EXCERPT PROVIDED:
+ + + +
In recent remarks before an audience of independent and school-based counselors, Christopher Hooker-Haring, Muhlenberg’s outspoken dean of admission and financial aid, reflected on trends he sees emerging in the ‘business’ of college admissions.
“It’s not just a numbers game anymore,” said Hooker-Haring. “Increasingly colleges feel nobody is ‘owed’ admissions.”
Hooker-Haring suggests that admissions offices are now forced to make decisions that pit interests of students against interests of institutions, as colleges struggle to deal with demographic and economic realities in a battle for survival and institutional health.
What does this mean? Counselors, students, and parents are having a harder time navigating the system and predicting outcomes.
To help counselors in their advice to families, Hooker-Haring outlined some of the forces driving admissions offices and offered suggestions on how to come to terms with them:
In a crowded, competitive marketplace, “interest counts.” Unlike a generation ago, students are likely to be applying to 8 to 10 colleges, and admissions offices are having a hard time discriminating among those who have sincere interest in attending their institutions and those who are submitting applications because it's easy.
As a result, they are taking note of the extent to which students make an effort to establish contact or get to know their schools. Taking the time to register and visit a campus, if within a reasonable distance, is very important and definitely figures into admissions decisions. And, “If the admission office doesn’t know that the student has been on campus, the visit doesn’t count.”
The reemergence of early admission programs—specifically Early Decision (ED)—at highly selective institutions is part of movement toward minimizing institutional risk and controlling the admissions marketplace. At an increasing number of colleges, students have “about double” the chance of admission if they apply under ED.
+ + + +
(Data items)
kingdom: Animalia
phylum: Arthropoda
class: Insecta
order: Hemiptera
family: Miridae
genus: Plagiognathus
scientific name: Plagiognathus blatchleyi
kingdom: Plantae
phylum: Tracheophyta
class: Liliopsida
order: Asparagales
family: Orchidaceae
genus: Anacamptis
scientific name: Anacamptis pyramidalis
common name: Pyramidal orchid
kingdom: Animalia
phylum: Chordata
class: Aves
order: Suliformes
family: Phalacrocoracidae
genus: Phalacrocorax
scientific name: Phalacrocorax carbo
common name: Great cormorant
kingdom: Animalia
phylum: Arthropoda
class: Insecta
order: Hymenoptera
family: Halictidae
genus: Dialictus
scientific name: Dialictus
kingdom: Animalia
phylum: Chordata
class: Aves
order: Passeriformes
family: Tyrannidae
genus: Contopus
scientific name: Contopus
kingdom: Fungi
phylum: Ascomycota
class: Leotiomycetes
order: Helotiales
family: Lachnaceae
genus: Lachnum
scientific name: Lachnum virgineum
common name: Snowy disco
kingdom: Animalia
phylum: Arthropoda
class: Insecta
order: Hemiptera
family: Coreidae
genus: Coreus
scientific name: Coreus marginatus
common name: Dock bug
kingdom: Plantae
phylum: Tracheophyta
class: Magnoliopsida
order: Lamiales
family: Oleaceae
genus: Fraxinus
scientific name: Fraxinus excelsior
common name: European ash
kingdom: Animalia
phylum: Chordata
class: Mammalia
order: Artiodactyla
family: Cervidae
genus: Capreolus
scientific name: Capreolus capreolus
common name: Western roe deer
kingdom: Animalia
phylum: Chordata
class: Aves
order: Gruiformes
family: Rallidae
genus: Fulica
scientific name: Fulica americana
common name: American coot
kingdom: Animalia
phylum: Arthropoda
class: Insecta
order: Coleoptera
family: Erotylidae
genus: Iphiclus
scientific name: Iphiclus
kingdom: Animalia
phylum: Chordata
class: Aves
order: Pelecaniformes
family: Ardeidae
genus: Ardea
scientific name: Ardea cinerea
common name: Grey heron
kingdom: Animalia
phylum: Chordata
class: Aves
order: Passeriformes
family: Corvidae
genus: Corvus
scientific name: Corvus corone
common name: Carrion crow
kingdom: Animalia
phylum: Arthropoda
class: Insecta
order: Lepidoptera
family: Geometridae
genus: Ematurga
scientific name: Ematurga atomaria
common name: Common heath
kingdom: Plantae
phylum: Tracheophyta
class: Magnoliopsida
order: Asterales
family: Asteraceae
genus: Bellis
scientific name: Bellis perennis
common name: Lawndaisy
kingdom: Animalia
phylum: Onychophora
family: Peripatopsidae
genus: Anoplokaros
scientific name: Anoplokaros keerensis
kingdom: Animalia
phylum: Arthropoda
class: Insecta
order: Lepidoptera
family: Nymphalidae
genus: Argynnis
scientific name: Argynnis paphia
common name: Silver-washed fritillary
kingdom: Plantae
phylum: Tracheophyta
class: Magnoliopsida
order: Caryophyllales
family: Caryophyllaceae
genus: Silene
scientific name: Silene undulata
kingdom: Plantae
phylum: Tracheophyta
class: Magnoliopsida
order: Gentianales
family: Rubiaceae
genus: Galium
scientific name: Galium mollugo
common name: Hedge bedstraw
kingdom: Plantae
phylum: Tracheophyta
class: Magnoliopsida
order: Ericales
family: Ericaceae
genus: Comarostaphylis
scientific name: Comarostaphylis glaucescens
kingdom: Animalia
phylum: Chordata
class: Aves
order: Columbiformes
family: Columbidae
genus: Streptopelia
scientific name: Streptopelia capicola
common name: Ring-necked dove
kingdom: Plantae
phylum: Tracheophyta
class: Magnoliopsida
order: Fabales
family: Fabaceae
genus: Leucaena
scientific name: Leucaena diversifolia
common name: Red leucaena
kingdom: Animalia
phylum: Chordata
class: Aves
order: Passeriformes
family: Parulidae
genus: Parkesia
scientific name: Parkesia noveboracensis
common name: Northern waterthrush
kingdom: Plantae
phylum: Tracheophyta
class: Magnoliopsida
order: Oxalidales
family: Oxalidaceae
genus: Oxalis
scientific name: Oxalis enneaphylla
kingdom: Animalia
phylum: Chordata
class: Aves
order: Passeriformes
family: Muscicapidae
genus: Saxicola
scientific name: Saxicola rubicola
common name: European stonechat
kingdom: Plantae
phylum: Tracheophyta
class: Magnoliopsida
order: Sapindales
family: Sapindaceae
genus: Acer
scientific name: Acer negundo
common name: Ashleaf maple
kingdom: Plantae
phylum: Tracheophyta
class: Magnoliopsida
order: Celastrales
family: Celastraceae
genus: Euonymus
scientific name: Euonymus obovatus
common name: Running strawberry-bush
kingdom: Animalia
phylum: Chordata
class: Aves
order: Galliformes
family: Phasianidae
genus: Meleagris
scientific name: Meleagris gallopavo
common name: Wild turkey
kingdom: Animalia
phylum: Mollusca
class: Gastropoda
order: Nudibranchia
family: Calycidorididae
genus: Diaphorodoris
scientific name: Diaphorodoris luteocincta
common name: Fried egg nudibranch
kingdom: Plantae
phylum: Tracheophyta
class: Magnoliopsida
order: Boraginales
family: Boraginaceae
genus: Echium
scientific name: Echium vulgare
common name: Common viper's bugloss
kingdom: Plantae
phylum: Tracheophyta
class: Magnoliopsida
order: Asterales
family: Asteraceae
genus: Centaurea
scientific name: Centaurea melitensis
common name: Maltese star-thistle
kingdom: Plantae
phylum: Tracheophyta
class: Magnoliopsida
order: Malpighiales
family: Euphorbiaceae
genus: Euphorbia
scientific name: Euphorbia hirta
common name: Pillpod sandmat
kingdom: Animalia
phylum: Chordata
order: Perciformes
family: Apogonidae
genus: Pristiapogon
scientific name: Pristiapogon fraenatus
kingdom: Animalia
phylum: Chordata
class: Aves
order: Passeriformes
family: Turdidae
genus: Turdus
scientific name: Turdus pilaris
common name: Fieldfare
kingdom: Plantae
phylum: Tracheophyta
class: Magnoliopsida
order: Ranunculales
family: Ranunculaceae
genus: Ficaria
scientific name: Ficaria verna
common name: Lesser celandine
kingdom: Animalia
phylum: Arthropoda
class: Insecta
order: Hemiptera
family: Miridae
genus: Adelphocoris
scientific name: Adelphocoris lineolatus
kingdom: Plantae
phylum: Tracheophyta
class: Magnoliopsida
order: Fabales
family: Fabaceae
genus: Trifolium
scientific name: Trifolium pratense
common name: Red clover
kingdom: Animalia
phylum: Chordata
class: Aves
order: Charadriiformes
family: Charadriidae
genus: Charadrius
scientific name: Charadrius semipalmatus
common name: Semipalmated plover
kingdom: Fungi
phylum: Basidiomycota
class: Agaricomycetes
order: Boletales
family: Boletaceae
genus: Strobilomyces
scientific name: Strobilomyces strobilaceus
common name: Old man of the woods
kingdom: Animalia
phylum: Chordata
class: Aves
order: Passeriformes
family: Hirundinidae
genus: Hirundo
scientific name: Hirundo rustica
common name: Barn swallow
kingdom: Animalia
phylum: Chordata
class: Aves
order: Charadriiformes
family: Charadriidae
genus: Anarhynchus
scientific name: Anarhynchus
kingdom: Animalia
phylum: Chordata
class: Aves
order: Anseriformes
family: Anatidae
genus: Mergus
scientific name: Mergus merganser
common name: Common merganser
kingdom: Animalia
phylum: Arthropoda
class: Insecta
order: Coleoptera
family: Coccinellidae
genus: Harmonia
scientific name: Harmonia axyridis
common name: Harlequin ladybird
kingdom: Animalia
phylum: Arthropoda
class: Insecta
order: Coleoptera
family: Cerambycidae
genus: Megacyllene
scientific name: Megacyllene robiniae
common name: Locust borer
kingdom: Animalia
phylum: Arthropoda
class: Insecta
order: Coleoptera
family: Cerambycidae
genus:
+ + + +
EXERCISE REQUIREMENTS:
In the passage on college admissions, how many colleges are students likely to apply to?

EXERCISE RESULT:
8 to 10 colleges.